By Paul Goldman
Mark Warner has the right idea, but he has chosen a very hard subject, namely the budget, to demonstrate bipartisanship. Foreign policy has historically been far easier in terms of bipartisanship, as the votes for any number of military and foreign policy actions demonstrate over the years. Yet rarely is there such an easy lay-up as is available right now, but being missed: a public effort to bathe both former President Bush and President Obama in sincere, bipartisan praise for having not flinched in a ten year hunt for Bin Laden. A White House dinner for Bush and his anti-Obama team, a Joint Congressional Resolution, even a Medal named after Bush for anti-Terror achievements should be considered.
In public relations, there is an old saying: You don’t have to sell sizzle when you have sizzle. The killing of Osama Bin Laden needs no hype, no packaging, no breast-beating, it is an event which speaks for itself without any embellishment.
It is one of those rare situations where Democrats can heap praise on Bush knowing, in the end, the benefit goes to the incumbent who got Bin Laden. But for some reason, the White House is reluctant to do go the Full Monte, thus risking an overboard situation in the public mind relative to giving themselves too much credit. This is the classic example of the old adage about Babe Ruth pointing to the stands, allegedly, in Chicago promising a homer. If he had instead it a triple, the headline would read: Ruth Fails To Hit Homer.
Obama will get all the credit the public wants to give out, history has shown this time and time again. Thus being generous in your praise is best since it allows you to get points on another dimension. The more Obama praises others, the more praise he gets in return. It is a mutually beneficial feed-back loop.
The more Democrats show an appreciation for Bush’s efforts to get Bid Laden, the Bush and his team will have to praise Obama or they lose credibility with the public.

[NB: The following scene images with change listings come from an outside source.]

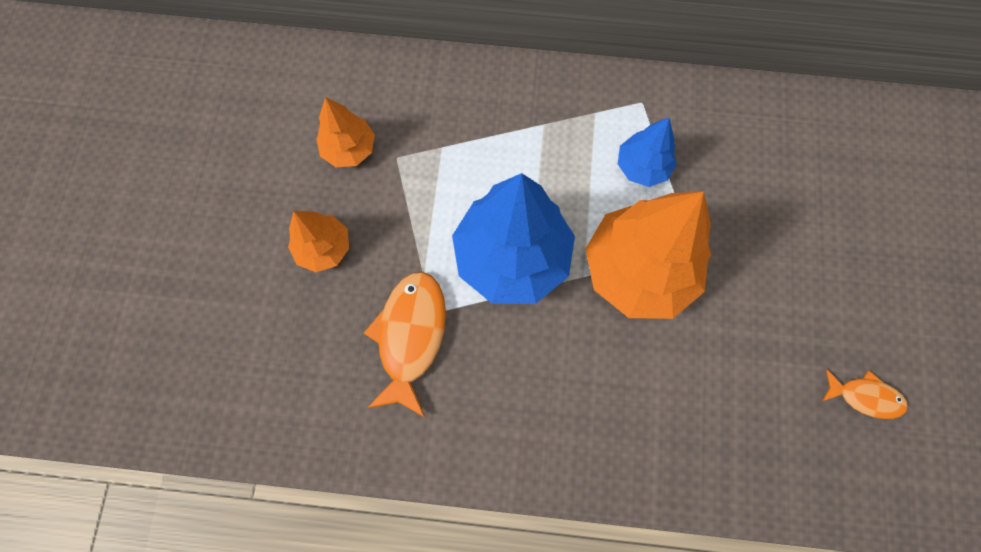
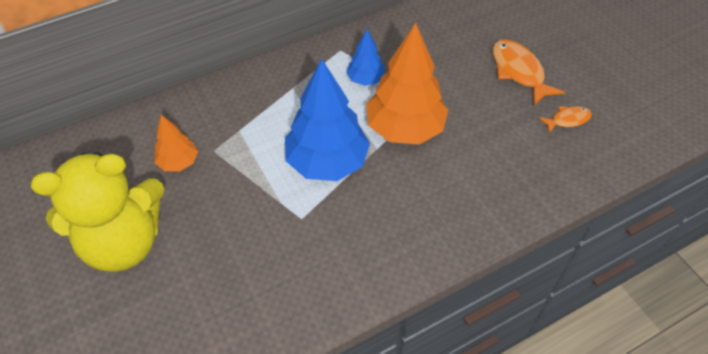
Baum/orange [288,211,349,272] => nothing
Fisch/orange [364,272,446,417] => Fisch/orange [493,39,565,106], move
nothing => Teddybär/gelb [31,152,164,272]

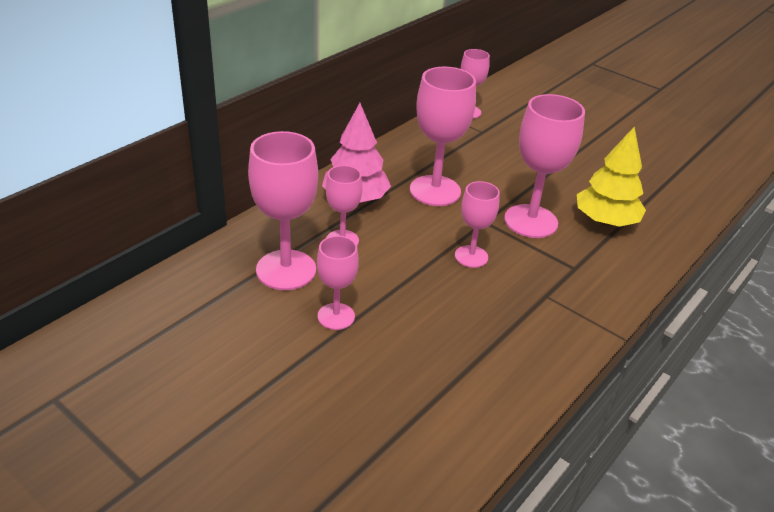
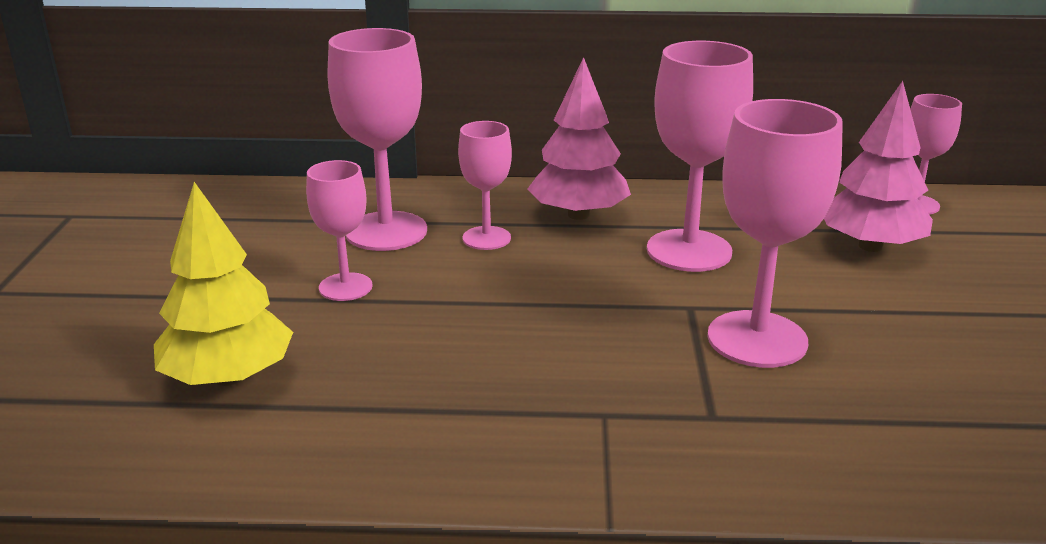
Kelch/rosa [455,181,500,268] => nothing
Baum/gelb [577,127,646,227] => Baum/gelb [154,182,293,386], move
nothing => Baum/rosa [824,81,933,252]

This is May 2011: George Bush41 saw his poll numbers rocket to 90% approval for winning the Gulf War a year before the election. By May 2012, he was political toast.
Bottom line: The key players on the ground in that part of Asia and at the CIA/DOD are likely the same in most regards for the last 10 years in the sense of their being professionals not political appointees. As we now know, they started tracking this courier years ago during the Bush Administration.
“Getting Bid Laden” is just one stop on the road, albeit a huge one. The big risk at home is being seen as failing to appreciate the work of those who went before you. Only Obama can say he got Bin Laden. So if you ever wanted to show a sincere bipartisan approach, this may be the easiest opportunity the White House will get short of a hot war.
Former President Bush established an image as an anti-terror warrior. His policies helped get Bin Laden. The White House apparently fears praising Bush too much is a trap since they disagreed with his “enhanced interrogation techniques” which got some key INTEL.
This is an unwarranted fear. There is nothing the Republicans can credibly say of a negative nature about Obama’s success here. Former President Bush knows that. Remember, the Tea Party started in good measure due to their dislike of President Bush’s economic policies. Bush is no friend to the Tea Party. There is a good chance the Tea Party will dictate the next GOP presidential nominee.
If President Obama plays his cards right here, he may find Bush, who still has a lot of friends, willing to praise the President’s anti-terror policies next year. That would be a huge blow to the GOP nominee. But warranted now and even more so if the White House praises Bush in a sincere way.
Bush is all about his legacy now. In turn, this focuses on his anti-terror war. Justified praise of Bush now can reap big Obama rewards next year.